Errors-To: sanders@bsdi.com
Reply-To: sanders@bsdi.com
Organization: Berkeley Software Design, Inc.
Date: Sun, 20 Jun 1993 23:53:14 -0500
From: Tony Sanders <sanders@bsdi.com>
> The best suggestion for local program execution was to extend the
> file: scheme. If the URL points to an executable file and that
> file is in your access control list, then it is executed and the
> output format is know from the .suffix. In addition, arguments
> can be passed to the executable with a magic delimiter ('%/' was
> suggested).
>
> So, if you get "file:/usr/local/rn.html%/news/comp/sources/misc",
> it will run "/usr/local/rn.html /news/comp/sources/misc". Assuming,
> say, that "/usr/local" is in your "WWWPATH" environment variable.
>
> I'm already using my own version of local program executing URLs
> for a newsreader with history and some other stuff. I'd love to
> see this stuff made official so I can distribute these.

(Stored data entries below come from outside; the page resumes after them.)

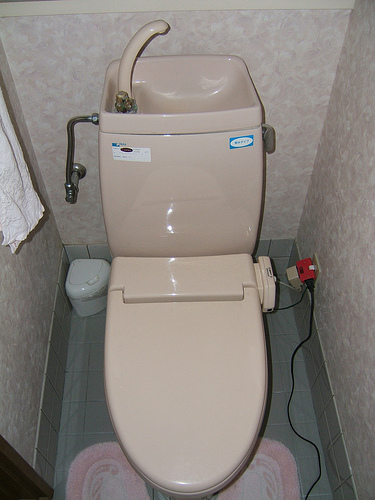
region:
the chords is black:
[298, 321, 313, 342]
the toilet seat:
[100, 316, 252, 481]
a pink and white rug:
[254, 463, 296, 498]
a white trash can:
[69, 261, 100, 294]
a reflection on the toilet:
[150, 197, 186, 238]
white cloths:
[6, 201, 29, 231]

I disagree, you can do this just as well with the methods I've pointed
out using Content-type: and it doesn't require ugly hacks to the browser
(since you already have to deal with handing different content-types off
to the correct external program, adding another type should be clean,
hacking file: isn't). **Plus** using content-type doesn't require that
you encode the command as a URL (Ugh).
Content-type: exec/x-local
/usr/local/rn.html /news/comp/sources/misc
The browser goes, oh exec/x-local. I'll hand that off to such-and-such,
the it can decide if /usr/local/rn.html is safe or not.